Question

72) What is the freezing point (°C) of a solution prepared by dissolving 11.3 g of Ca(NO3)2 (formula weight = 164 g/mol) in 115 g of water? The molal freezing point depression constant for water is 1.86 °C/m. g

Answer 1

Answer: The freezing point of solution is -3.34°C

Explanation:

Vant hoff factor for ionic solute is the number of ions that are present in a solution. The equation for the ionization of calcium nitrate follows:

$Ca(NO_3)_2(aq.)\rightarrow Ca^{2+}(aq.)+2NO_3^-(aq.)$

The total number of ions present in the solution are 3.

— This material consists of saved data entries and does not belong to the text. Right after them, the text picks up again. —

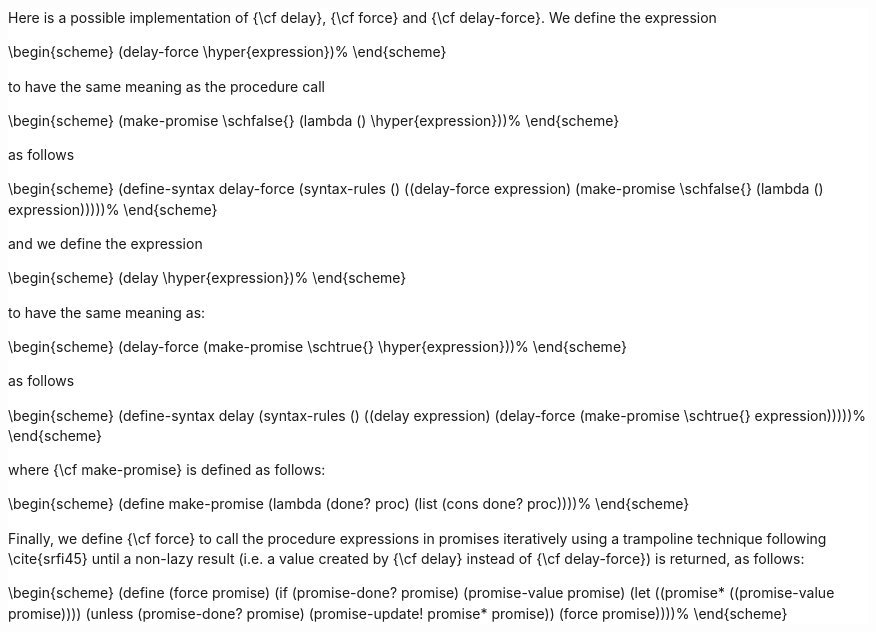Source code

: Here is a possible implementation of {\cf delay}, {\cf force} and {\cf
  delay-force}.  We define the expression

\begin{scheme}
(delay-force \hyper{expression})%
\end{scheme}

to have the same meaning as the procedure call

\begin{scheme}
(make-promise \schfalse{} (lambda () \hyper{expression}))%
\end{scheme}

as follows

\begin{scheme}
(define-syntax delay-force
  (syntax-rules ()
    ((delay-force expression)
     (make-promise \schfalse{} (lambda () expression)))))%
\end{scheme}

and we define the expression

\begin{scheme}
(delay \hyper{expression})%
\end{scheme}

to have the same meaning as:

\begin{scheme}
(delay-force (make-promise \schtrue{} \hyper{expression}))%
\end{scheme}

as follows

\begin{scheme}
(define-syntax delay
  (syntax-rules ()
    ((delay expression)
     (delay-force (make-promise \schtrue{} expression)))))%
\end{scheme}

where {\cf make-promise} is defined as follows:

\begin{scheme}
(define make-promise
  (lambda (done? proc)
    (list (cons done? proc))))%
\end{scheme}

Finally, we define {\cf force} to call the procedure expressions in
promises iteratively using a trampoline technique following
\cite{srfi45} until a non-lazy result (i.e. a value created by {\cf
  delay} instead of {\cf delay-force}) is returned, as follows:

\begin{scheme}
(define (force promise)
  (if (promise-done? promise)
      (promise-value promise)
      (let ((promise* ((promise-value promise))))
        (unless (promise-done? promise)
          (promise-update! promise* promise))
        (force promise))))%
\end{scheme}
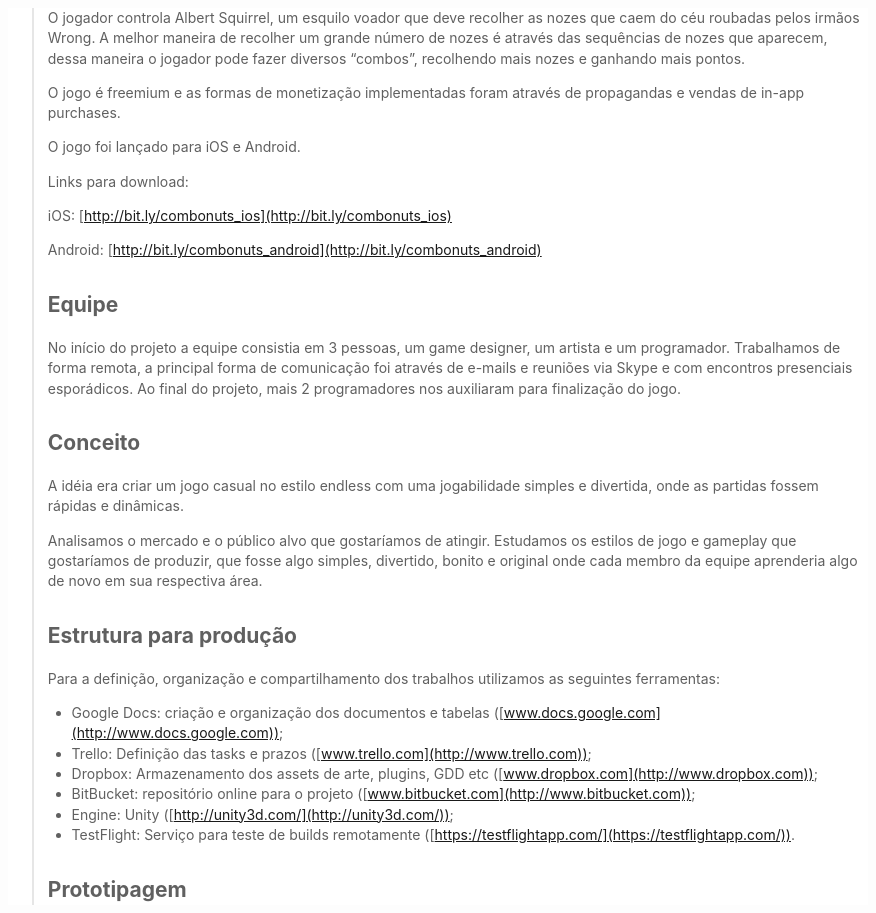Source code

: > O jogador controla Albert Squirrel, um esquilo voador que deve recolher as nozes que caem do céu roubadas pelos irmãos Wrong. A melhor maneira de recolher um grande número de nozes é através das sequências de nozes que aparecem, dessa maneira o jogador pode fazer diversos “combos”, recolhendo mais nozes e ganhando mais pontos.
> 
> O jogo é freemium e as formas de monetização implementadas foram através de propagandas e vendas de in-app purchases.
> 
> O jogo foi lançado para iOS e Android.
> 
> Links para download:
> 
> iOS: [http://bit.ly/combonuts_ios](http://bit.ly/combonuts_ios)
> 
> Android: [http://bit.ly/combonuts_android](http://bit.ly/combonuts_android)
> 
> <span style="line-height: 1.3em;">  
> </span>
> 
> 
> ## Equipe
> 
> No início do projeto a equipe consistia em 3 pessoas, um game designer, um artista e um programador. Trabalhamos de forma remota, a principal forma de comunicação foi através de e-mails e reuniões via Skype e com encontros presenciais esporádicos. Ao final do projeto, mais 2 programadores nos auxiliaram para finalização do jogo.
> 
> <span style="line-height: 1.3em;">  
> </span>
> 
> 
> ## Conceito
> 
> A idéia era criar um jogo casual no estilo endless com uma jogabilidade simples e divertida, onde as partidas fossem rápidas e dinâmicas.
> 
> Analisamos o mercado e o público alvo que gostaríamos de atingir. Estudamos os estilos de jogo e gameplay que gostaríamos de produzir, que fosse algo simples, divertido, bonito e original onde cada membro da equipe aprenderia algo de novo em sua respectiva área.
> 
> <span style="line-height: 1.3em;">  
> </span>
> 
> 
> ## Estrutura para produção
> 
> Para a definição, organização e compartilhamento dos trabalhos utilizamos as seguintes ferramentas:
> 
> - Google Docs: criação e organização dos documentos e tabelas ([www.docs.google.com](http://www.docs.google.com));
> - Trello: Definição das tasks e prazos ([www.trello.com](http://www.trello.com));
> - Dropbox: Armazenamento dos assets de arte, plugins, GDD etc ([www.dropbox.com](http://www.dropbox.com));
> - BitBucket: repositório online para o projeto ([www.bitbucket.com](http://www.bitbucket.com));
> - Engine: Unity ([http://unity3d.com/](http://unity3d.com/));
> - TestFlight: Serviço para teste de builds remotamente ([https://testflightapp.com/](https://testflightapp.com/)).
> 
> <span style="line-height: 1.3em;">  
> </span>
> 
> 
> ## Prototipagem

• To calculate the molality of solution, we use the equation:

$Molality=\frac{m_{solute}\times 1000}{M_{solute}\times W_{solvent}\text{ in grams}}$

Where,

$m_{solute}$ = Given mass of solute $(Ca(NO_3)_2)$ = 11.3 g

$M_{solute}$ = Molar mass of solute $(Ca(NO_3)_2)$ = 164  g/mol

$W_{solvent}$ = Mass of solvent (water) = 115 g

Putting values in above equation, we get:

$\text{Molality of }Ca(NO_3)_2=\frac{11.3\times 1000}{164\times 115}\\\\\text{Molality of }Ca(NO_3)_2=0.599m$

• To calculate the depression in freezing point, we use the equation:

$\Delta T=iK_fm$

where,

i = Vant hoff factor = 3

$K_f$ = molal freezing point depression constant = 1.86°C/m.g

m = molality of solution = 0.599 m

Putting values in above equation, we get:

$\Delta T=3\times 1.86^oC/m.g\times 0.599m\\\\\Delta T=3.34^oC$

Depression in freezing point is defined as the difference in the freezing point of water and freezing point of solution.

$\Delta T=\text{freezing point of water}-\text{freezing point of solution}$

$\Delta T$ = 3.34 °C

Freezing point of water = 0°C

Freezing point of solution = ?

Putting values in above equation, we get:

$3.34^oC=0^oC-\text{Freezing point of solution}\\\\\text{Freezing point of solution}=-3.34^oC$

Hence, the freezing point of solution is -3.34°C